I.  uznaje oskarżonego R. S. za winnego popełnienia czynu, opisanego w części wstępnej wyroku ustalając, że oskarżony zadał pokrzywdzonemu dziewięć ciosów nożem, stanowiącego przestępstwo z art. 148 § 1 k.k. w zw. z art. 64 § 2 k.k. i za to na podstawie tych przepisów wymierza mu karę 25 (dwudziestu pięciu) lat pozbawienia wolności;

II.  na podstawie art. 63 § 1 k.k. na poczet opisanej w punkcie poprzednim kary zalicza oskarżonemu okres tymczasowego aresztowania od dnia 30 maja 2018r. godz. 10.35 do dnia 22 listopada 2018r. godz. 10.35;

III.  na podstawie art. 46 § 1 k.k. orzeka wobec oskarżonego R. S. na rzecz I. R. środek kompensacyjny w postaci zadośćuczynienia za doznaną krzywdę w kwocie 20 000 zł;

IV.  na podstawie art. 230 § 2 k.p.k. zwraca oskarżonemu dowody rzeczowe opisane w wykazie Drz od pozycji 1499/18 do pozycji 1517/18 i zwraca I. R. dowody rzeczowe, opisane w wykazach Drz od 1496/18 do 1498/18 oraz od 2019/18 do 2023/18;

V.  zasądza od Skarbu Państwa na rzecz adw.
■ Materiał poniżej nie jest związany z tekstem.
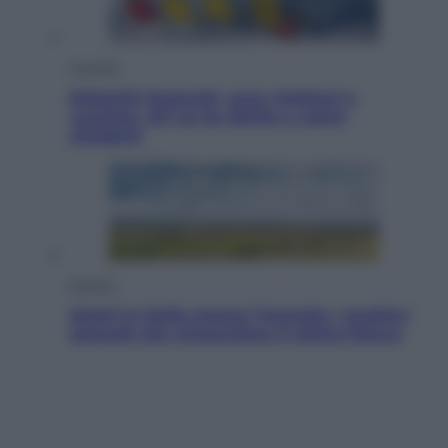
Cronaca
Dolomiti Superski, ecco rimborsi e
voucher: chi ne ha diritto e come
chiederli
Energia
Aiuto! In Italia manca l’energia. I quattro
ostacoli che minacciano il nostro futuro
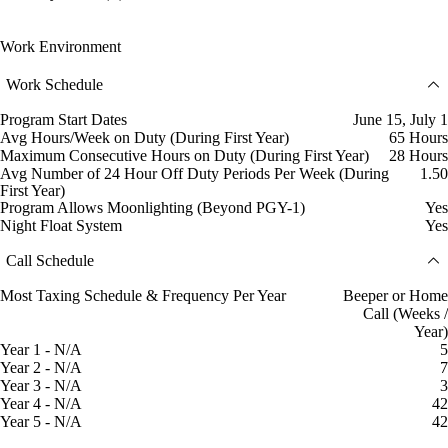
Work Environment
Work Schedule
Program Start Dates
June 15, July 1
Avg Hours/Week on Duty (During First Year)
65 Hours
Maximum Consecutive Hours on Duty (During First Year)
28 Hours
Avg Number of 24 Hour Off Duty Periods Per Week (During
1.50
First Year)
Program Allows Moonlighting (Beyond PGY-1)
Yes
Night Float System
Yes
Call Schedule
Most Taxing Schedule & Frequency Per Year
Beeper or Home
Call (Weeks /
Year)
Year 1 - N/A
5
Year 2 - N/A
7
Year 3 - N/A
3
Year 4 - N/A
42
Year 5 - N/A
42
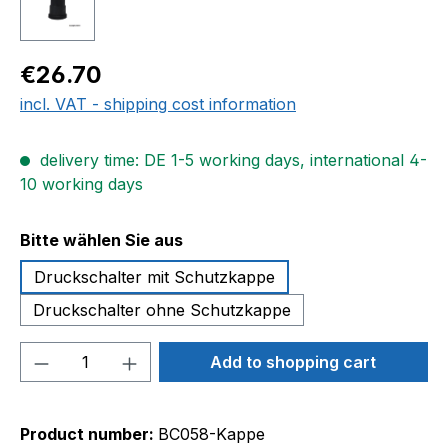
Regular price:
€26.70
incl. VAT - shipping cost information
delivery time: DE 1-5 working days, international 4-
10 working days
Select
Bitte wählen Sie aus
Druckschalter mit Schutzkappe
Druckschalter ohne Schutzkappe
Product Quantity: Enter the desired amou
Add to shopping cart
Product number:
BC058-Kappe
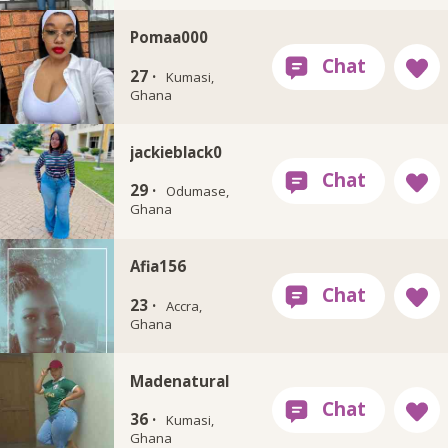
Pomaa000
27 ·
Kumasi,
Ghana
jackieblack0
29 ·
Odumase,
Ghana
Afia156
23 ·
Accra,
Ghana
Madenatural
36 ·
Kumasi,
Ghana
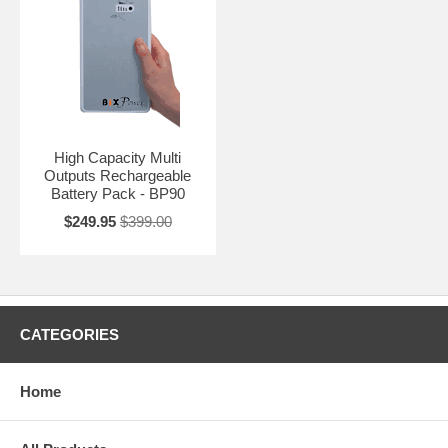
High Capacity Multi
Outputs Rechargeable
Battery Pack - BP90
$249.95
$399.00
CATEGORIES
Home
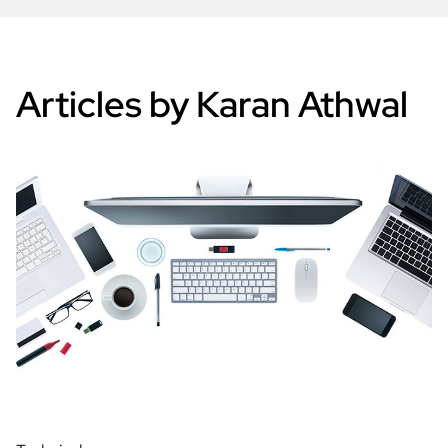
Articles by Karan Athwal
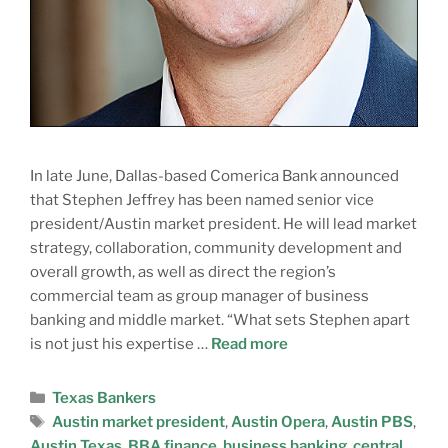
In late June, Dallas-based Comerica Bank announced
that Stephen Jeffrey has been named senior vice
president/Austin market president. He will lead market
strategy, collaboration, community development and
overall growth, as well as direct the region’s
commercial team as group manager of business
banking and middle market. “What sets Stephen apart
is not just his expertise …
Read more
Texas Bankers
Austin market president
,
Austin Opera
,
Austin PBS
,
Austin Texas
,
BBA finance
,
business banking
,
central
J. M. kwotę 1140 zł oraz dalsze 262 zł 20 gr tytułem podatku VAT;

VI.  zwalnia oskarżonego od zapłaty na rzecz Skarbu Państwa kosztów sądowych i nie wymierza mu opłaty.

UZASADNIENIE

Sąd ustalił następujący stan faktyczny:

W dniu 19 kwietnia 2018 roku oskarżony R. S. spotkał się ze swoją konkubiną A. D. do parku Ż., położonego w J. przy skrzyżowaniu ulic (...). Przez pewien czas rozmawiali oni z M. B.. Po pewnym czasie A. D. udała się do domu po bluzę a po drodze spotkała ona siedzącego na murku, pijącego piwo pokrzywdzonego P. R., z którym zaczęła rozmowę. W tym czasie do oskarżonego i M. B. podszedł nietrzeźwy R. Ł., który oznajmił, że A. D. rozmawia z pokrzywdzonym. Kiedy ta ostatnia ponownie podeszła do oskarżonego i M. B., oskarżony znalazł się w pobliżu P. R., który zainicjował z nim rozmowę na nieustalony temat.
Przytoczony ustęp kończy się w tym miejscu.